Razões da Esperança

Neste final de semana a Diocese de Jales se reúne para um momento de reflexão. É uma pausa para estudo, em vista do discernimento. Em meio ao atropelo dos acontecimentos, é preciso tomar distância, para perceber onde estamos, e para onde é preciso ir.

Também os teólogos do Brasil se reuniram nestes dias. Eles têm a missão de ajudar, exatamente, na reflexão da caminhada. Pois somos chamados a andar de olhos abertos, e atentos para o significado dos fatos. Para entendê-los, é necessário “usar a cabeça”.

Nesta semana começou a propaganda eleitoral. Daqui para frente, corremos o risco de sermos atordoados pela gritaria das propostas, cada uma querendo se impor pela força da insistência e pela intensidade dos decibéis. Mais ainda se faz necessária a depuração das aparências pelo crivo da reflexão.

É a importância da razão. Sem ela, não dispomos de instrumento para discernir a realidade, e situá-la humanamente.

Na carta que lhe é atribuída na Bíblia, São Pedro faz uma recomendação ajuizada. Diz ele textualmente: “estejam sempre prontos a dar as razões da sua esperança” (1 Pe 3,15).

É interessante este apelo à racionalidade, feito pelo apóstolo que ficou famoso por sua profissão de fé. Fé e razão não se contradizem, não se excluem, não se opõem. Ao contrário, se solicitam mutuamente. Sobretudo, a fé solicita a razão, pois ela precisa do seu suporte para adquirir direitos de cidadania na realidade humana. É por ser razoável que a fé se torna uma atitude humana, condizente com nossa exigência racional e com nossa dignidade de seres inteligentes.

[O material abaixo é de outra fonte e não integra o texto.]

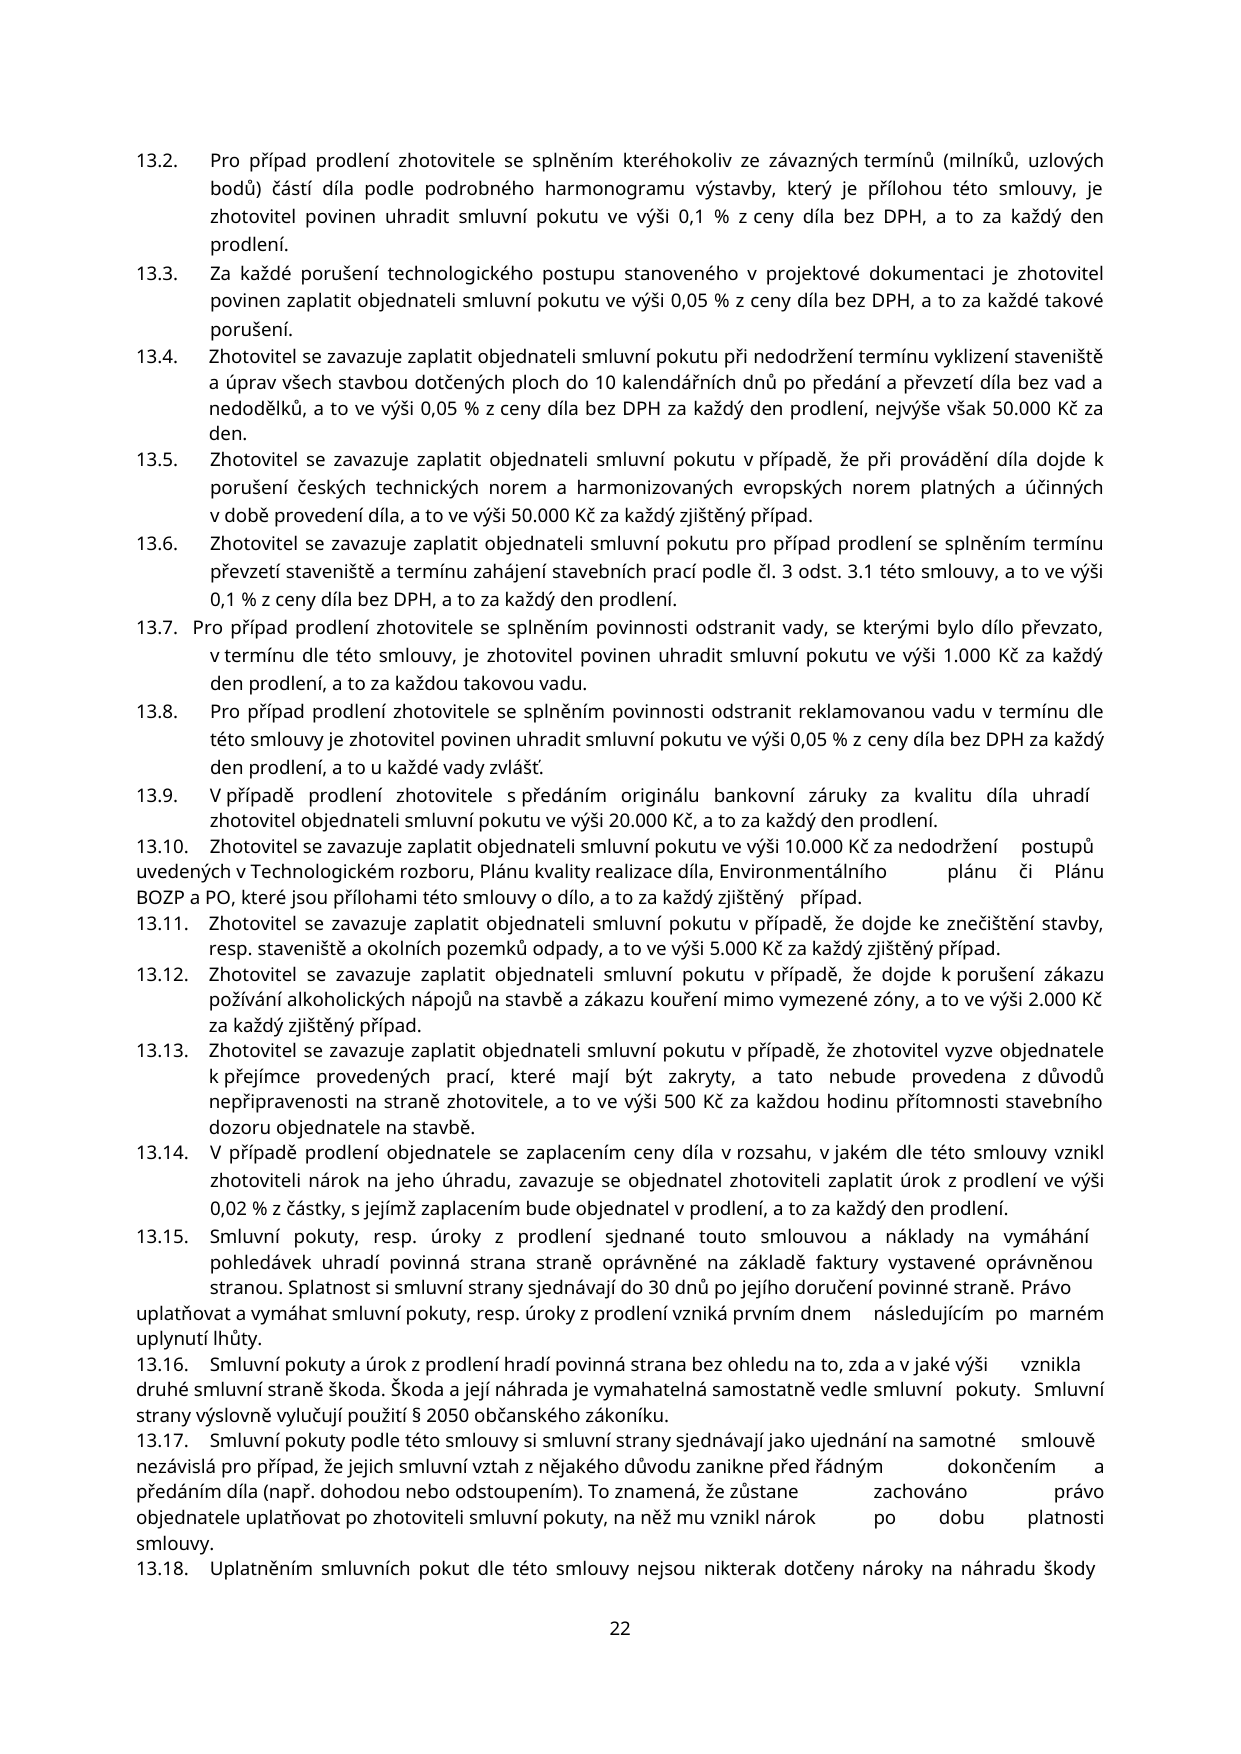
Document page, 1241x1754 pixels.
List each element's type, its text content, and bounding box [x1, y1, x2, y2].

text 13.14. V případě prodlení objednatele se zaplacením ceny díla v rozsahu, v jakém dle této smlouvy vznikl zhotoviteli nárok na jeho úhradu, zavazuje se objednatel zhotoviteli zaplatit úrok z prodlení ve výši 0,02 % z částky, s jejímž zaplacením bude objednatel v prodlení, a to za každý den prodlení. [136, 1139, 1104, 1221]
text 13.10. Zhotovitel se zavazuje zaplatit objednateli smluvní pokutu ve výši 10.000 Kč za nedodržení postupů uvedených v Technologickém rozboru, Plánu kvality realizace díla, Environmentálního plánu či Plánu BOZP a PO, které jsou přílohami této smlouvy o dílo, a to za každý zjištěný případ. [136, 833, 1104, 910]
text 13.3. Za každé porušení technologického postupu stanoveného v projektové dokumentaci je zhotovitel povinen zaplatit objednateli smluvní pokutu ve výši 0,05 % z ceny díla bez DPH, a to za každé takové porušení. [136, 260, 1104, 341]
text 13.5. Zhotovitel se zavazuje zaplatit objednateli smluvní pokutu v případě, že při provádění díla dojde k porušení českých technických norem a harmonizovaných evropských norem platných a účinných v době provedení díla, a to ve výši 50.000 Kč za každý zjištěný případ. [136, 446, 1104, 527]
text 13.6. Zhotovitel se zavazuje zaplatit objednateli smluvní pokutu pro případ prodlení se splněním termínu převzetí staveniště a termínu zahájení stavebních prací podle čl. 3 odst. 3.1 této smlouvy, a to ve výši 0,1 % z ceny díla bez DPH, a to za každý den prodlení. [136, 530, 1104, 612]
text 13.8. Pro případ prodlení zhotovitele se splněním povinnosti odstranit reklamovanou vadu v termínu dle této smlouvy je zhotovitel povinen uhradit smluvní pokutu ve výši 0,05 % z ceny díla bez DPH za každý den prodlení, a to u každé vady zvlášť. [136, 698, 1104, 780]
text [136, 1555, 1104, 1581]
text 13.9. V případě prodlení zhotovitele s předáním originálu bankovní záruky za kvalitu díla uhradí zhotovitel objednateli smluvní pokutu ve výši 20.000 Kč, a to za každý den prodlení. [136, 782, 1104, 833]
text 13.13. Zhotovitel se zavazuje zaplatit objednateli smluvní pokutu v případě, že zhotovitel vyzve objednatele k přejímce provedených prací, které mají být zakryty, a tato nebude provedena z důvodů nepřipravenosti na straně zhotovitele, a to ve výši 500 Kč za každou hodinu přítomnosti stavebního dozoru objednatele na stavbě. [136, 1037, 1104, 1139]
text 13.2. Pro případ prodlení zhotovitele se splněním kteréhokoliv ze závazných termínů (milníků, uzlových bodů) částí díla podle podrobného harmonogramu výstavby, který je přílohou této smlouvy, je zhotovitel povinen uhradit smluvní pokutu ve výši 0,1 % z ceny díla bez DPH, a to za každý den prodlení. [136, 148, 1104, 257]
text 13.4. Zhotovitel se zavazuje zaplatit objednateli smluvní pokutu při nedodržení termínu vyklizení staveniště a úprav všech stavbou dotčených ploch do 10 kalendářních dnů po předání a převzetí díla bez vad a nedodělků, a to ve výši 0,05 % z ceny díla bez DPH za každý den prodlení, nejvýše však 50.000 Kč za den. [136, 344, 1104, 446]
text 13.17. Smluvní pokuty podle této smlouvy si smluvní strany sjednávají jako ujednání na samotné smlouvě nezávislá pro případ, že jejich smluvní vztah z nějakého důvodu zanikne před řádným dokončením a předáním díla (např. dohodou nebo odstoupením). To znamená, že zůstane zachováno právo objednatele uplatňovat po zhotoviteli smluvní pokuty, na něž mu vznikl nárok po dobu platnosti smlouvy. [136, 1428, 1104, 1555]
text 13.15. Smluvní pokuty, resp. úroky z prodlení sjednané touto smlouvou a náklady na vymáhání pohledávek uhradí povinná strana straně oprávněné na základě faktury vystavené oprávněnou stranou. Splatnost si smluvní strany sjednávají do 30 dnů po jejího doručení povinné straně. Právo uplatňovat a vymáhat smluvní pokuty, resp. úroky z prodlení vzniká prvním dnem následujícím po marném uplynutí lhůty. [136, 1223, 1104, 1351]
text 13.7. Pro případ prodlení zhotovitele se splněním povinnosti odstranit vady, se kterými bylo dílo převzato, v termínu dle této smlouvy, je zhotovitel povinen uhradit smluvní pokutu ve výši 1.000 Kč za každý den prodlení, a to za každou takovou vadu. [136, 614, 1104, 696]
text 13.11. Zhotovitel se zavazuje zaplatit objednateli smluvní pokutu v případě, že dojde ke znečištění stavby, resp. staveniště a okolních pozemků odpady, a to ve výši 5.000 Kč za každý zjištěný případ. [136, 910, 1104, 961]
text 13.16. Smluvní pokuty a úrok z prodlení hradí povinná strana bez ohledu na to, zda a v jaké výši vznikla druhé smluvní straně škoda. Škoda a její náhrada je vymahatelná samostatně vedle smluvní pokuty. Smluvní strany výslovně vylučují použití § 2050 občanského zákoníku. [136, 1351, 1104, 1428]
text 13.12. Zhotovitel se zavazuje zaplatit objednateli smluvní pokutu v případě, že dojde k porušení zákazu požívání alkoholických nápojů na stavbě a zákazu kouření mimo vymezené zóny, a to ve výši 2.000 Kč za každý zjištěný případ. [136, 961, 1104, 1037]
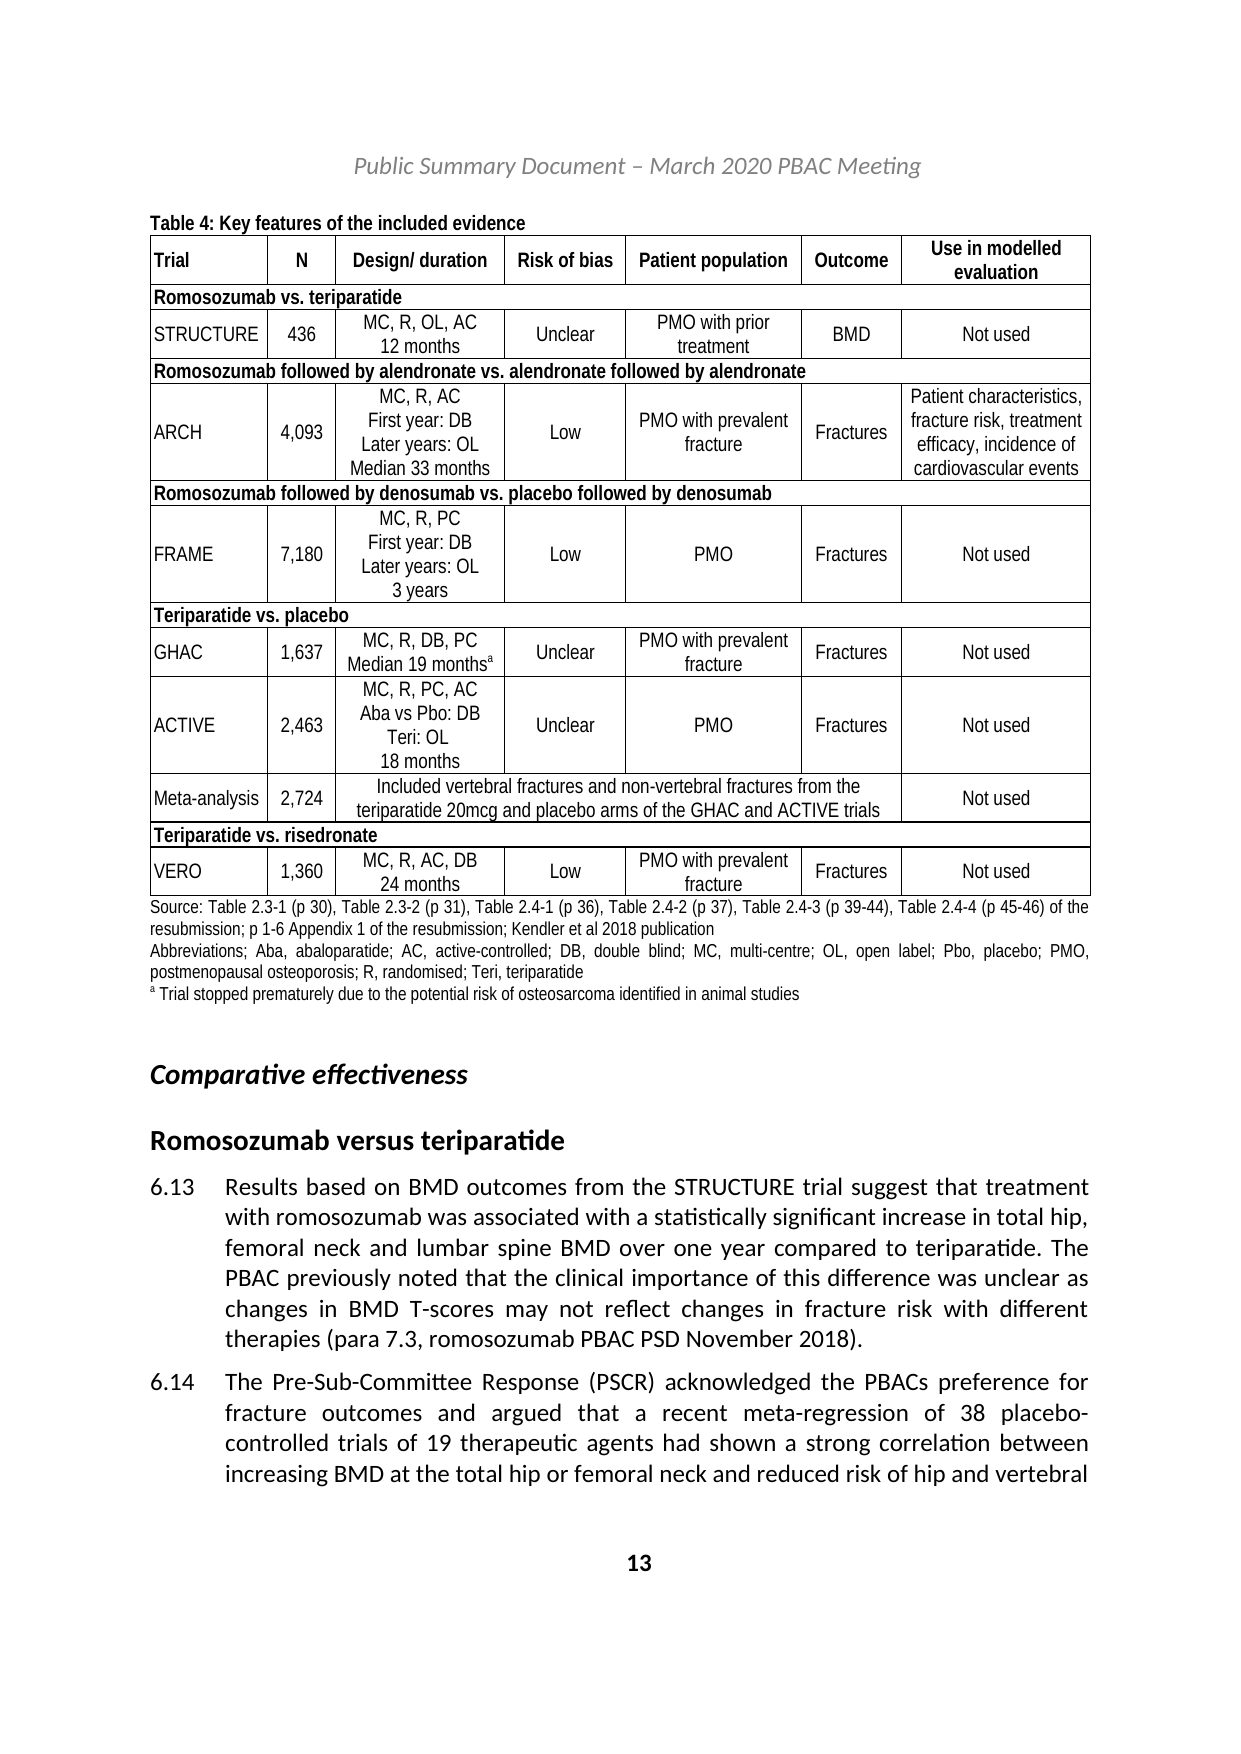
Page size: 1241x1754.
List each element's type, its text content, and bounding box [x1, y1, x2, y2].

table_cell GHAC [151, 628, 267, 676]
table_cell Unclear [505, 310, 625, 358]
table_cell 2,724 [268, 774, 335, 821]
table_cell Not used [902, 628, 1090, 676]
table_cell Unclear [505, 677, 625, 772]
table_cell Fractures [802, 384, 901, 480]
table_cell Low [505, 384, 625, 480]
table_header Risk of bias [505, 236, 625, 284]
table_cell Teriparatide vs. risedronate [151, 823, 1090, 846]
table_cell Fractures [802, 628, 901, 676]
table_cell PMO with prevalent fracture [626, 628, 801, 676]
table_cell ARCH [151, 384, 267, 480]
table_cell Unclear [505, 628, 625, 676]
text Table 4: Key features of the included evidence [150, 211, 1090, 235]
text a Trial stopped prematurely due to the potential risk of osteosarcoma identified in animal studies [150, 983, 1090, 1004]
table_cell 2,463 [268, 677, 335, 772]
table_cell Included vertebral fractures and non-vertebral fractures from the teriparatide 20mcg and placebo arms of the GHAC and ACTIVE trials [336, 774, 901, 821]
table_cell PMO [626, 506, 801, 602]
table_cell Romosozumab vs. teriparatide [151, 285, 1090, 309]
table_cell 1,360 [268, 848, 335, 895]
text Source: Table 2.3-1 (p 30), Table 2.3-2 (p 31), Table 2.4-1 (p 36), Table 2.4-2 (p 37), Table 2.4-3 (p 39-44), Table 2.4-4 (p 45-46) of the resubmission; p 1-6 Appendix 1 of the resubmission; Kendler et al 2018 publication [150, 896, 1090, 939]
table_cell Low [505, 848, 625, 895]
table_cell ACTIVE [151, 677, 267, 772]
table_cell Low [505, 506, 625, 602]
table_cell PMO with prior treatment [626, 310, 801, 358]
table_cell MC, R, OL, AC 12 months [336, 310, 504, 358]
table_cell Teriparatide vs. placebo [151, 603, 1090, 627]
table_cell MC, R, DB, PC Median 19 monthsa [336, 628, 504, 676]
table_cell BMD [802, 310, 901, 358]
list Results based on BMD outcomes from the STRUCTURE trial suggest that treatment with romosozumab was associated with a statistically significant increase in total hip, femoral neck and lumbar spine BMD over one year compared to teriparatide. The PBAC previously noted that the clinical importance of this difference was unclear as changes in BMD T-scores may not reflect changes in fracture risk with different therapies (para 7.3, romosozumab PBAC PSD November 2018). [150, 1171, 1090, 1354]
table_cell Not used [902, 310, 1090, 358]
table_cell MC, R, AC First year: DB Later years: OL Median 33 months [336, 384, 504, 480]
table_cell Romosozumab followed by alendronate vs. alendronate followed by alendronate [151, 359, 1090, 383]
table_cell Not used [902, 774, 1090, 821]
table_cell Fractures [802, 848, 901, 895]
table_cell PMO with prevalent fracture [626, 848, 801, 895]
table_cell Meta-analysis [151, 774, 267, 821]
table_cell MC, R, PC, AC Aba vs Pbo: DB Teri: OL 18 months [336, 677, 504, 772]
table_cell MC, R, PC First year: DB Later years: OL 3 years [336, 506, 504, 602]
table_cell FRAME [151, 506, 267, 602]
table_cell Not used [902, 506, 1090, 602]
table_cell 7,180 [268, 506, 335, 602]
subtitle Comparative effectiveness [150, 1056, 1090, 1092]
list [150, 1366, 1090, 1488]
table_cell PMO [626, 677, 801, 772]
table_header Design/ duration [336, 236, 504, 284]
table_cell 1,637 [268, 628, 335, 676]
table_header Use in modelled evaluation [902, 236, 1090, 284]
table_cell Not used [902, 677, 1090, 772]
table_cell VERO [151, 848, 267, 895]
table_header N [268, 236, 335, 284]
text Romosozumab versus teriparatide [150, 1122, 1090, 1158]
table_header Trial [151, 236, 267, 284]
table_header Patient population [626, 236, 801, 284]
table_cell 436 [268, 310, 335, 358]
text Abbreviations; Aba, abaloparatide; AC, active-controlled; DB, double blind; MC, multi-centre; OL, open label; Pbo, placebo; PMO, postmenopausal osteoporosis; R, randomised; Teri, teriparatide [150, 939, 1090, 983]
table_header Outcome [802, 236, 901, 284]
table_cell Fractures [802, 506, 901, 602]
table_cell Not used [902, 848, 1090, 895]
table_cell Patient characteristics, fracture risk, treatment efficacy, incidence of cardiovascular events [902, 384, 1090, 480]
table_cell STRUCTURE [151, 310, 267, 358]
table_cell MC, R, AC, DB 24 months [336, 848, 504, 895]
table_cell Romosozumab followed by denosumab vs. placebo followed by denosumab [151, 481, 1090, 505]
table_cell Fractures [802, 677, 901, 772]
table_cell 4,093 [268, 384, 335, 480]
table_cell PMO with prevalent fracture [626, 384, 801, 480]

Já aconteceu a tentativa de ruptura entre fé e razão. Sabemos no que deu, na grande frustração trazida pelo positivismo, de cujos destroços a pós-modernidade está saindo, às pressas. Assistimos agora a manifestações enfáticas da subjetividade, e a demonstrações exuberantes de religiosidade.

Neste contexto, reaparece a importância do equilíbrio, e da dosagem certa de racionalidade, para sacudir exageros, e para discernir o tamanho adequado dos valores que estão em jogo, para identificar a conveniência dos procedimentos a serem seguidos com responsabilidade.

Ainda recentemente, a Igreja fazia apelo para esta correlação de atribuições entre a fé e a razão, no documento “Fides et Ratio”, publicado por João Paulo II. Nele se afirma que a fé e a razão são as duas asas do espírito humano, para voar em direção à verdade. Poderíamos acrescentar que são também duas pernas para equilibrar a liberdade e duas mãos para assumir os compromissos humanos.

Hoje tanto a situação religiosa como a situação política fazem apelo urgente à racionalidade. As Igrejas parecem estar aos gritos, disputando clientes. Até dentro do catolicismo parece que a ordem é ver quem grita mais alto, com liturgias barulhentas e convocações estridentes. É conhecido na Bíblia o episódio dos profetas de Baal, que passaram o dia todo gritando, sem serem ouvidos por seu Deus. Ao passo que Javé atendeu prontamente a Elias, que fez questão de apelar para a constatação racional do desafio que estava lançando aos falsos profetas. É urgente uma parada para reflexão.

De modo semelhante, é urgente o raciocínio diante dos desafios que a realidade política apresenta hoje aos eleitores. É preciso usar a cabeça. É indispensável sacudir as ilusões. Diante da gritaria da campanha eleitoral, somos convocados para o discernimento. Assim a liberdade fica resguardada para o compromisso consciente que decorre de nossa responsabilidade de cidadãos.